Literally putting the “luxor” in “luxorious”, the small town of Luxor (formerly known as Thebes in ancient times) should make everyone’s Egypt itinerary. Exploring Valley of the Kings, Valley of the Queens, Queen Hatshepsut’s temple and so much more on the West Bank of the Nile are not to be missed. Equally, Luxor’s East Bank has plenty to see as well: namely Luxor Temple and Karnak. Regardless of where we enjoyed the day, our evenings were spent on the east bank due to the location of our AirBnB. And with so many eateries offering vegan options to choose from, there was really no reason to make the trip across the Nile again after the sun went down.

Gerda’s Garden

The owner of Gerda’s Garden, Wael Shahwan, greeted us wholeheartedly despite the frenzy of trying to get out numerous orders in time for iftar (breaking the fast of Ramadan). He lived in Heidelberg for 7 years and seems to really enjoy what he does. He speaks Arabic, German and English. It was fun to practice my German again after so long of not speaking it on a daily basis. Gerda’s Garden specializes in Egyptian and German cuisine.
★ ★ ★ ★
● **Brief a**:
According to the Luxor text, how many years did the owner of Gerda's Garden live in Heidelberg?
The Luxor text and the records were taken from separate sources.

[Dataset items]
★ ★ ★ ★
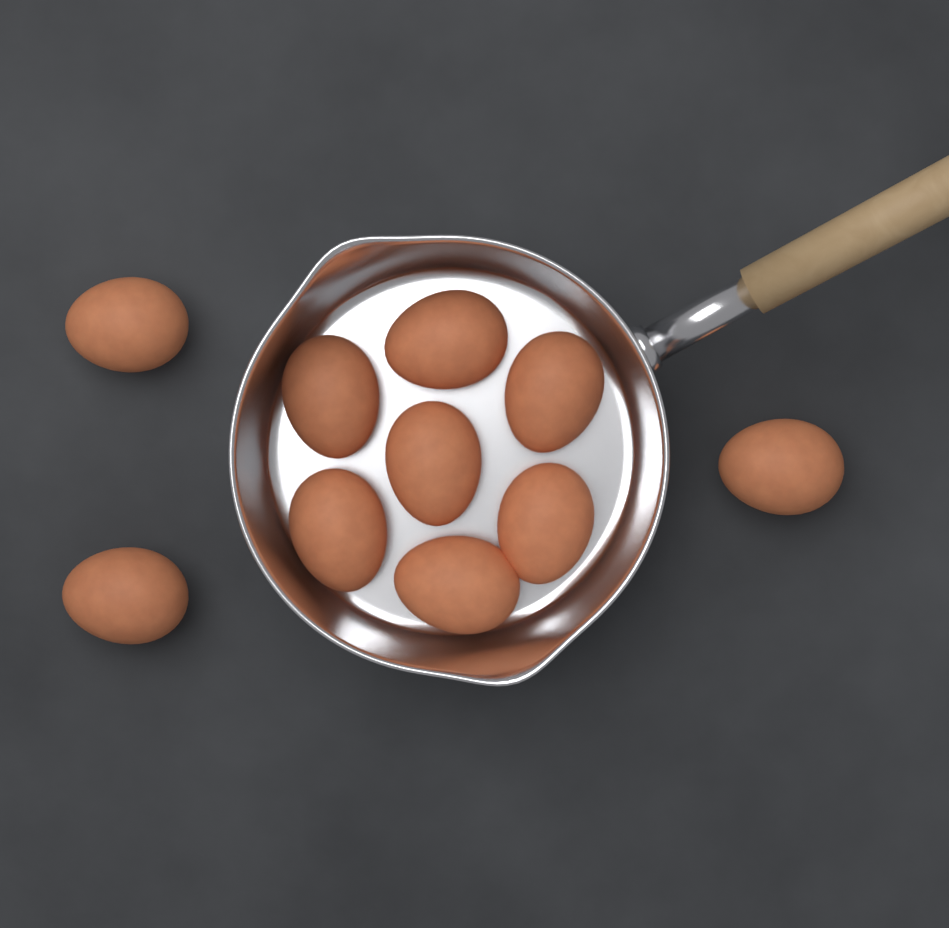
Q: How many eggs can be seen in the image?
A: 10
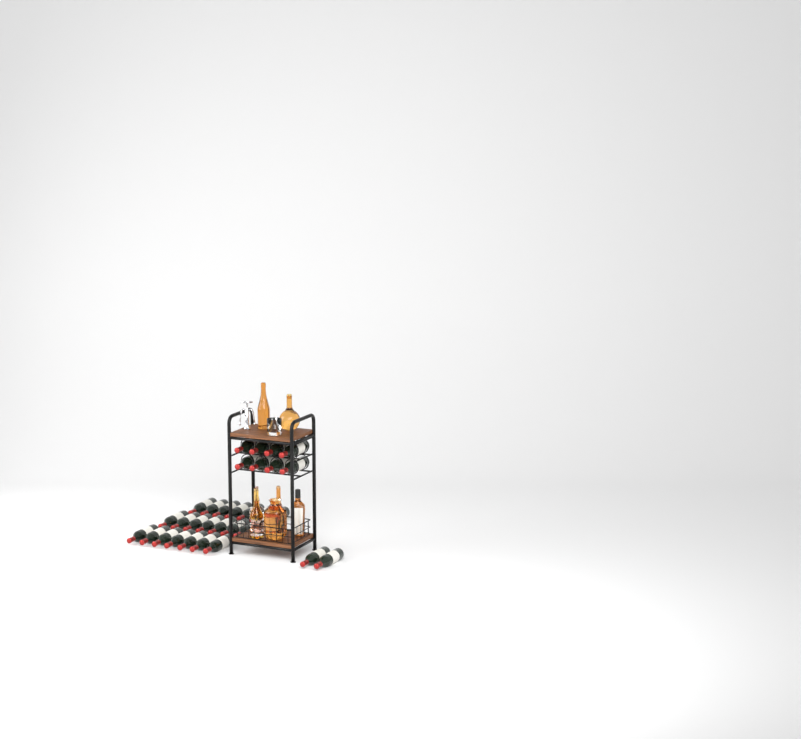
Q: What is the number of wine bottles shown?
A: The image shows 31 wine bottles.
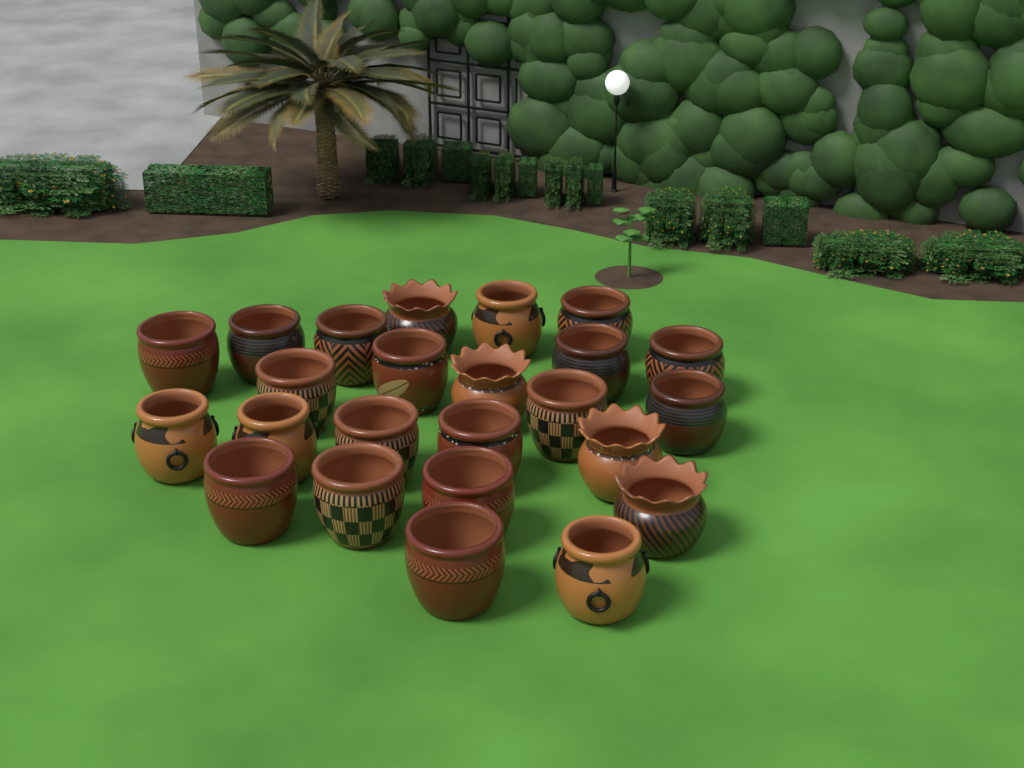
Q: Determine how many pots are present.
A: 24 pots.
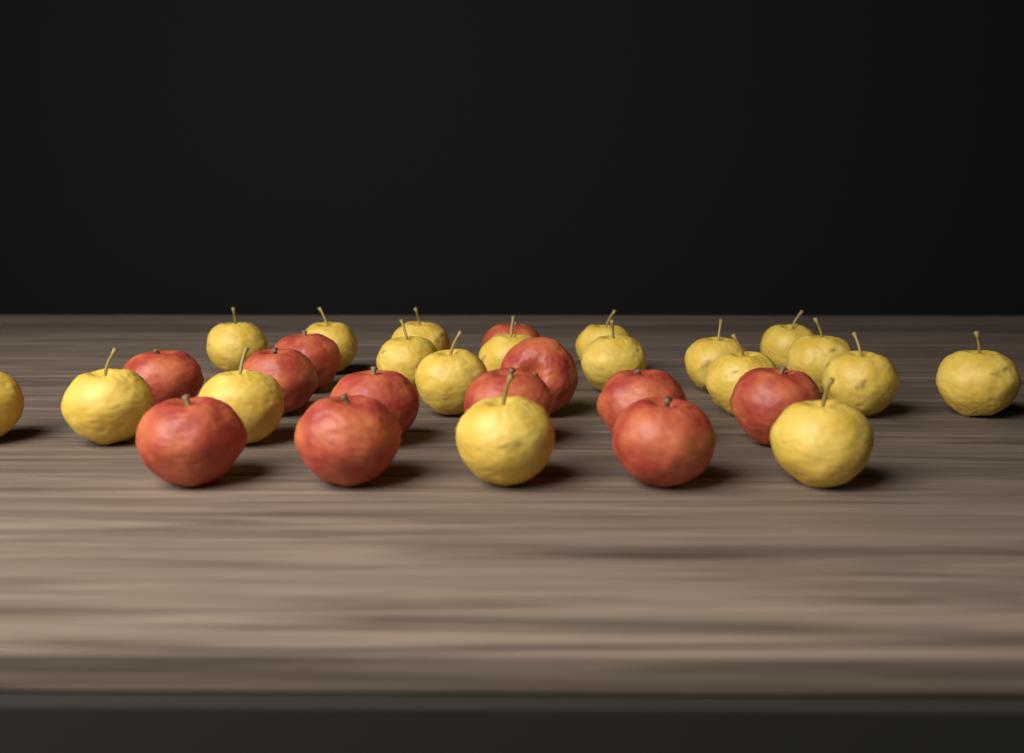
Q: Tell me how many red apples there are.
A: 12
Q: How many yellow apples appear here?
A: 19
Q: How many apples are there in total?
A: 31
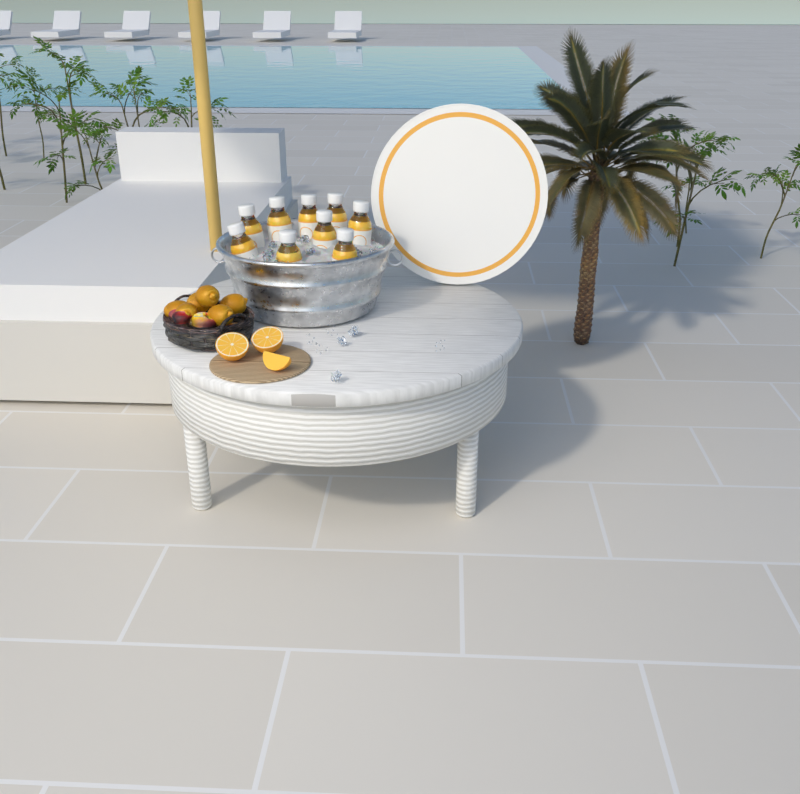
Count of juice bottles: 9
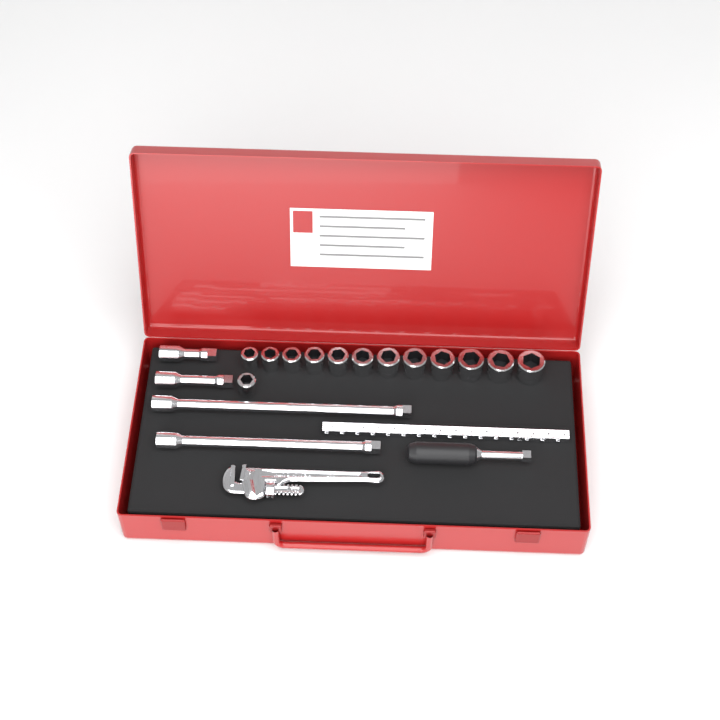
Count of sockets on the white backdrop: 13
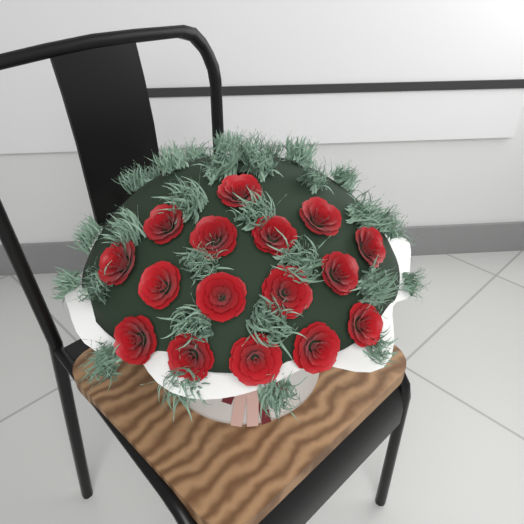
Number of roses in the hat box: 16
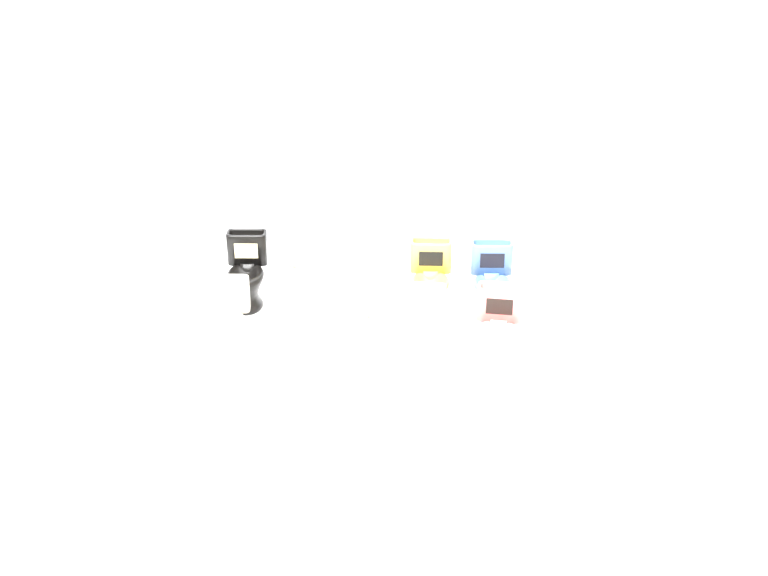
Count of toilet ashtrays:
★ ★ ★ ★
● **Brief b**:
Please return the lines of the object count records exactly, leaving out the pictures.

● **Full solution a**:
7 years.

● **Full solution b**:
Q: How many eggs can be seen in the image?
A: 10
Q: What is the number of wine bottles shown?
A: The image shows 31 wine bottles.
Q: Determine how many pots are present.
A: 24 pots.
Q: Tell me how many red apples there are.
A: 12
Q: How many yellow apples appear here?
A: 19
Q: How many apples are there in total?
A: 31
Count of juice bottles: 9
Count of sockets on the white backdrop: 13
Number of roses in the hat box: 16
Count of toilet ashtrays:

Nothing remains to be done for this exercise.